Start of DATA FOR THE TASK

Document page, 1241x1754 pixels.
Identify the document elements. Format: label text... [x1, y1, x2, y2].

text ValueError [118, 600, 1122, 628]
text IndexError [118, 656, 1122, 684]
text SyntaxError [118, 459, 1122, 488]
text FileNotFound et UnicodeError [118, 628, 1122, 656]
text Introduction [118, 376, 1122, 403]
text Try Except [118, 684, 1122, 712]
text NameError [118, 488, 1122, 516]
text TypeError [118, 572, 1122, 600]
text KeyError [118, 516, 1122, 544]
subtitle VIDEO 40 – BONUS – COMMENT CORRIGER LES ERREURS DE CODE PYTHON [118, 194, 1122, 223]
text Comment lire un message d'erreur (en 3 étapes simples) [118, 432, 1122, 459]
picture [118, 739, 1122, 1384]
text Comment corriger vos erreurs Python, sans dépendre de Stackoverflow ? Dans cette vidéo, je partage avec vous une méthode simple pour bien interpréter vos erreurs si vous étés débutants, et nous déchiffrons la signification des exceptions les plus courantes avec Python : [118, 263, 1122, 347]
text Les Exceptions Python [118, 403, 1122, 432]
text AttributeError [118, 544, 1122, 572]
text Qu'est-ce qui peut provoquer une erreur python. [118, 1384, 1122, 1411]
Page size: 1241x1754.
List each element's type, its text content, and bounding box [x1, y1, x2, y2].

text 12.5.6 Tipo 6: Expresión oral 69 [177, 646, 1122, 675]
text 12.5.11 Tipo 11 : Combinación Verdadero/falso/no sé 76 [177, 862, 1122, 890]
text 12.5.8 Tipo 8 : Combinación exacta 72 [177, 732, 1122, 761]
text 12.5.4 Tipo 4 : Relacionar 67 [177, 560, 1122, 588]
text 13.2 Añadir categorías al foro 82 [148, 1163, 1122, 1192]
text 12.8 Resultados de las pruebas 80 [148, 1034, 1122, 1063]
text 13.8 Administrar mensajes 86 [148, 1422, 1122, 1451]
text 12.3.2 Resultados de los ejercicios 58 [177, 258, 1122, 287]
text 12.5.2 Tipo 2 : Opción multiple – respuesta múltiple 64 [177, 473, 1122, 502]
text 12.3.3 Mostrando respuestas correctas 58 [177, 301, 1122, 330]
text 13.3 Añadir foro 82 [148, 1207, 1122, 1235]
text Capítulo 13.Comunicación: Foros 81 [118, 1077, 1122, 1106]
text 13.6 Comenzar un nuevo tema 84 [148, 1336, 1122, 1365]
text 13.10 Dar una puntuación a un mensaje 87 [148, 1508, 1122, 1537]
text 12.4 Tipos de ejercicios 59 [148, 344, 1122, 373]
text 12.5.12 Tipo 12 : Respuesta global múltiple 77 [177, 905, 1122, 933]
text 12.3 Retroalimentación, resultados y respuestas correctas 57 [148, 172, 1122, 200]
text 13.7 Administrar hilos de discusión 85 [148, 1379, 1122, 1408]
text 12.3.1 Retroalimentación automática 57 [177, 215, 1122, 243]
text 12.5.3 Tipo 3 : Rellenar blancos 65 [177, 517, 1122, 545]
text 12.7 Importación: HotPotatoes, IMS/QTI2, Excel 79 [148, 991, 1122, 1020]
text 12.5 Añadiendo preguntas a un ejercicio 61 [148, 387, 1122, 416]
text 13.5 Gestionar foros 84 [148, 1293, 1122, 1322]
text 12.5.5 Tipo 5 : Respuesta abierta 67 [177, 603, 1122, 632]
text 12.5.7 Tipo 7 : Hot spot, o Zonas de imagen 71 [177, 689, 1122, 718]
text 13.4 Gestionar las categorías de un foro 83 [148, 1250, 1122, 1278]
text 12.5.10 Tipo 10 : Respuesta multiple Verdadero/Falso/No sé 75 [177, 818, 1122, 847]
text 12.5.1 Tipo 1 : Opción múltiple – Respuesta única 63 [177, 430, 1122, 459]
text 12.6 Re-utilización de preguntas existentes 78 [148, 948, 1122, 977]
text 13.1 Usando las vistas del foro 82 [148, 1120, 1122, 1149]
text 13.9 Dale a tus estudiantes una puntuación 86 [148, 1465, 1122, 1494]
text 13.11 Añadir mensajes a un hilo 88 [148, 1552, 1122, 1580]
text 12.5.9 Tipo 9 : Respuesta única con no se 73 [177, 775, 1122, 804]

End of DATA FOR THE TASK

TASK STATEMENT:
Return every one of the lines above without changing anything in them.

OUTPUT BELOW:
Document page, 1241x1754 pixels.
Identify the document elements. Format: label text... [x1, y1, x2, y2].

text ValueError [118, 600, 1122, 628]
text IndexError [118, 656, 1122, 684]
text SyntaxError [118, 459, 1122, 488]
text FileNotFound et UnicodeError [118, 628, 1122, 656]
text Introduction [118, 376, 1122, 403]
text Try Except [118, 684, 1122, 712]
text NameError [118, 488, 1122, 516]
text TypeError [118, 572, 1122, 600]
text KeyError [118, 516, 1122, 544]
subtitle VIDEO 40 – BONUS – COMMENT CORRIGER LES ERREURS DE CODE PYTHON [118, 194, 1122, 223]
text Comment lire un message d'erreur (en 3 étapes simples) [118, 432, 1122, 459]
picture [118, 739, 1122, 1384]
text Comment corriger vos erreurs Python, sans dépendre de Stackoverflow ? Dans cette vidéo, je partage avec vous une méthode simple pour bien interpréter vos erreurs si vous étés débutants, et nous déchiffrons la signification des exceptions les plus courantes avec Python : [118, 263, 1122, 347]
text Les Exceptions Python [118, 403, 1122, 432]
text AttributeError [118, 544, 1122, 572]
text Qu'est-ce qui peut provoquer une erreur python. [118, 1384, 1122, 1411]
Page size: 1241x1754.
List each element's type, its text content, and bounding box [x1, y1, x2, y2].

text 12.5.6 Tipo 6: Expresión oral 69 [177, 646, 1122, 675]
text 12.5.11 Tipo 11 : Combinación Verdadero/falso/no sé 76 [177, 862, 1122, 890]
text 12.5.8 Tipo 8 : Combinación exacta 72 [177, 732, 1122, 761]
text 12.5.4 Tipo 4 : Relacionar 67 [177, 560, 1122, 588]
text 13.2 Añadir categorías al foro 82 [148, 1163, 1122, 1192]
text 12.8 Resultados de las pruebas 80 [148, 1034, 1122, 1063]
text 13.8 Administrar mensajes 86 [148, 1422, 1122, 1451]
text 12.3.2 Resultados de los ejercicios 58 [177, 258, 1122, 287]
text 12.5.2 Tipo 2 : Opción multiple – respuesta múltiple 64 [177, 473, 1122, 502]
text 12.3.3 Mostrando respuestas correctas 58 [177, 301, 1122, 330]
text 13.3 Añadir foro 82 [148, 1207, 1122, 1235]
text Capítulo 13.Comunicación: Foros 81 [118, 1077, 1122, 1106]
text 13.6 Comenzar un nuevo tema 84 [148, 1336, 1122, 1365]
text 13.10 Dar una puntuación a un mensaje 87 [148, 1508, 1122, 1537]
text 12.4 Tipos de ejercicios 59 [148, 344, 1122, 373]
text 12.5.12 Tipo 12 : Respuesta global múltiple 77 [177, 905, 1122, 933]
text 12.3 Retroalimentación, resultados y respuestas correctas 57 [148, 172, 1122, 200]
text 13.7 Administrar hilos de discusión 85 [148, 1379, 1122, 1408]
text 12.3.1 Retroalimentación automática 57 [177, 215, 1122, 243]
text 12.5.3 Tipo 3 : Rellenar blancos 65 [177, 517, 1122, 545]
text 12.7 Importación: HotPotatoes, IMS/QTI2, Excel 79 [148, 991, 1122, 1020]
text 12.5 Añadiendo preguntas a un ejercicio 61 [148, 387, 1122, 416]
text 13.5 Gestionar foros 84 [148, 1293, 1122, 1322]
text 12.5.5 Tipo 5 : Respuesta abierta 67 [177, 603, 1122, 632]
text 12.5.7 Tipo 7 : Hot spot, o Zonas de imagen 71 [177, 689, 1122, 718]
text 13.4 Gestionar las categorías de un foro 83 [148, 1250, 1122, 1278]
text 12.5.10 Tipo 10 : Respuesta multiple Verdadero/Falso/No sé 75 [177, 818, 1122, 847]
text 12.5.1 Tipo 1 : Opción múltiple – Respuesta única 63 [177, 430, 1122, 459]
text 12.6 Re-utilización de preguntas existentes 78 [148, 948, 1122, 977]
text 13.1 Usando las vistas del foro 82 [148, 1120, 1122, 1149]
text 13.9 Dale a tus estudiantes una puntuación 86 [148, 1465, 1122, 1494]
text 13.11 Añadir mensajes a un hilo 88 [148, 1552, 1122, 1580]
text 12.5.9 Tipo 9 : Respuesta única con no se 73 [177, 775, 1122, 804]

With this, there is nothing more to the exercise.